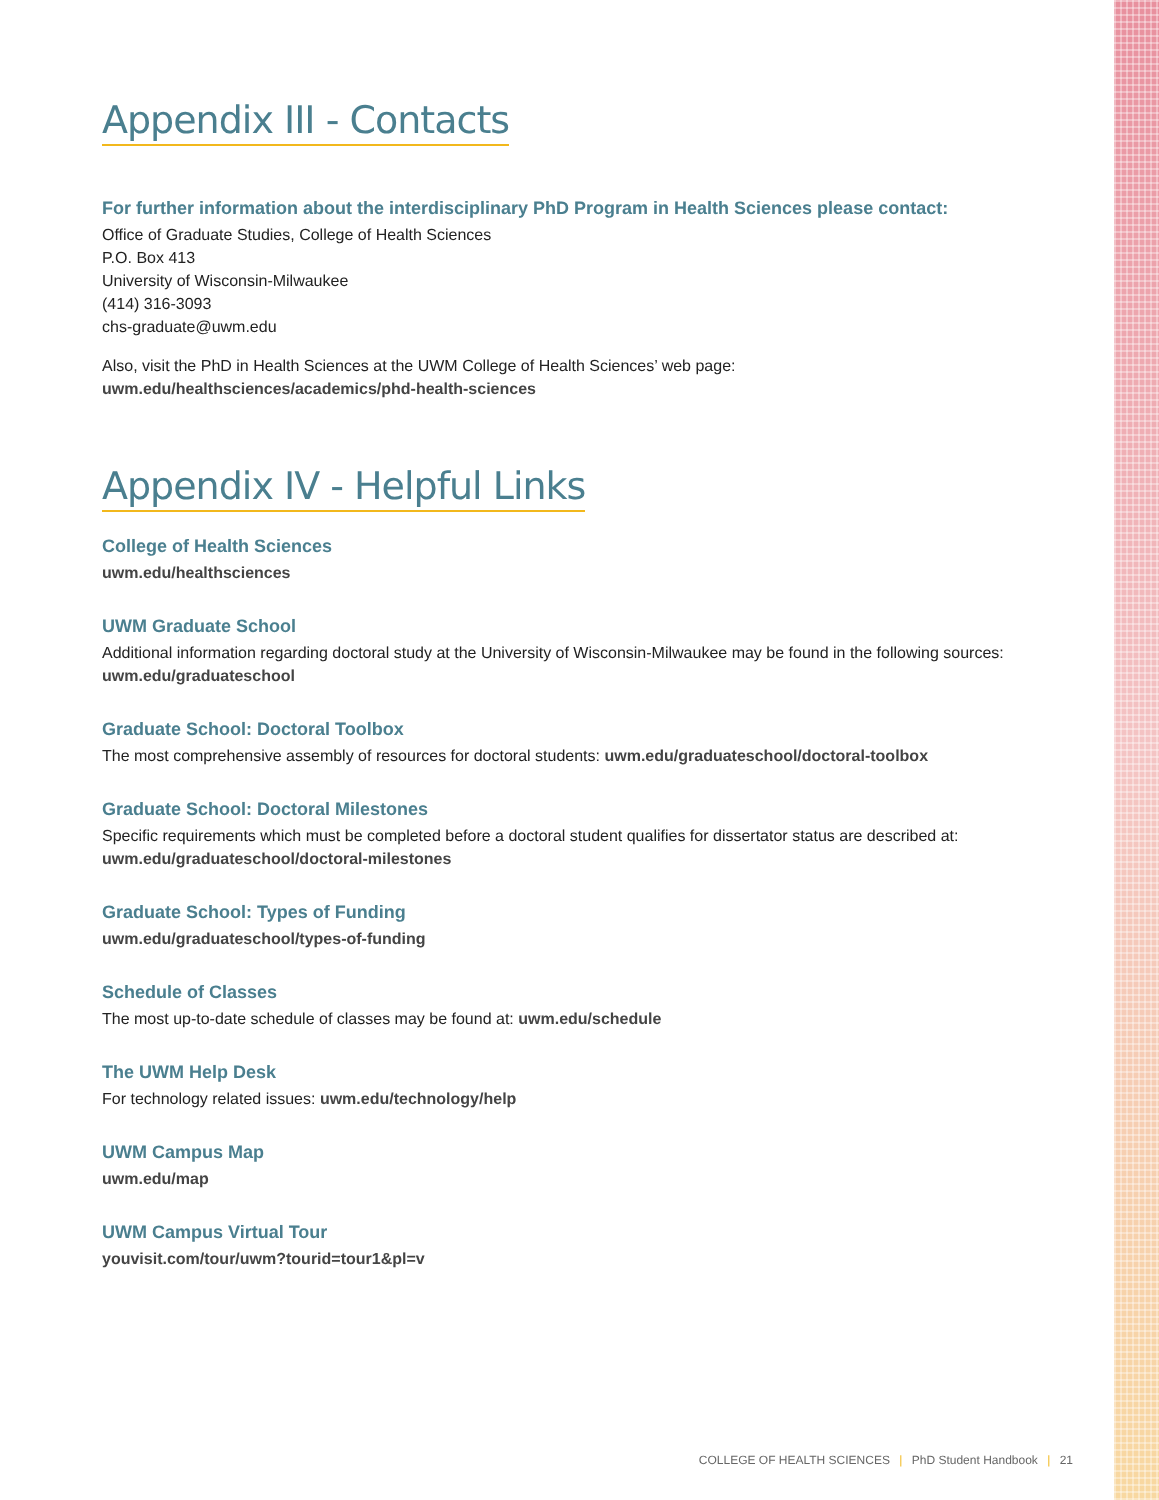Appendix III - Contacts
For further information about the interdisciplinary PhD Program in Health Sciences please contact:
Office of Graduate Studies, College of Health Sciences
P.O. Box 413
University of Wisconsin-Milwaukee
(414) 316-3093
chs-graduate@uwm.edu
Also, visit the PhD in Health Sciences at the UWM College of Health Sciences’ web page:
uwm.edu/healthsciences/academics/phd-health-sciences
Appendix IV - Helpful Links
College of Health Sciences
uwm.edu/healthsciences
UWM Graduate School
Additional information regarding doctoral study at the University of Wisconsin-Milwaukee may be found in the following sources: uwm.edu/graduateschool
Graduate School: Doctoral Toolbox
The most comprehensive assembly of resources for doctoral students: uwm.edu/graduateschool/doctoral-toolbox
Graduate School: Doctoral Milestones
Specific requirements which must be completed before a doctoral student qualifies for dissertator status are described at: uwm.edu/graduateschool/doctoral-milestones
Graduate School: Types of Funding
uwm.edu/graduateschool/types-of-funding
Schedule of Classes
The most up-to-date schedule of classes may be found at: uwm.edu/schedule
The UWM Help Desk
For technology related issues: uwm.edu/technology/help
UWM Campus Map
uwm.edu/map
UWM Campus Virtual Tour
youvisit.com/tour/uwm?tourid=tour1&pl=v
COLLEGE OF HEALTH SCIENCES | PhD Student Handbook | 21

+---+

## DIRECTIONS FOR THIS TASK
In the copy, include each entry exactly as written and none of the pictures.

## RESULT
Appendix III - Contacts
For further information about the interdisciplinary PhD Program in Health Sciences please contact:
Office of Graduate Studies, College of Health Sciences
P.O. Box 413
University of Wisconsin-Milwaukee
(414) 316-3093
chs-graduate@uwm.edu
Also, visit the PhD in Health Sciences at the UWM College of Health Sciences’ web page:
uwm.edu/healthsciences/academics/phd-health-sciences
Appendix IV - Helpful Links
College of Health Sciences
uwm.edu/healthsciences
UWM Graduate School
Additional information regarding doctoral study at the University of Wisconsin-Milwaukee may be found in the following sources: uwm.edu/graduateschool
Graduate School: Doctoral Toolbox
The most comprehensive assembly of resources for doctoral students: uwm.edu/graduateschool/doctoral-toolbox
Graduate School: Doctoral Milestones
Specific requirements which must be completed before a doctoral student qualifies for dissertator status are described at: uwm.edu/graduateschool/doctoral-milestones
Graduate School: Types of Funding
uwm.edu/graduateschool/types-of-funding
Schedule of Classes
The most up-to-date schedule of classes may be found at: uwm.edu/schedule
The UWM Help Desk
For technology related issues: uwm.edu/technology/help
UWM Campus Map
uwm.edu/map
UWM Campus Virtual Tour
youvisit.com/tour/uwm?tourid=tour1&pl=v
COLLEGE OF HEALTH SCIENCES | PhD Student Handbook | 21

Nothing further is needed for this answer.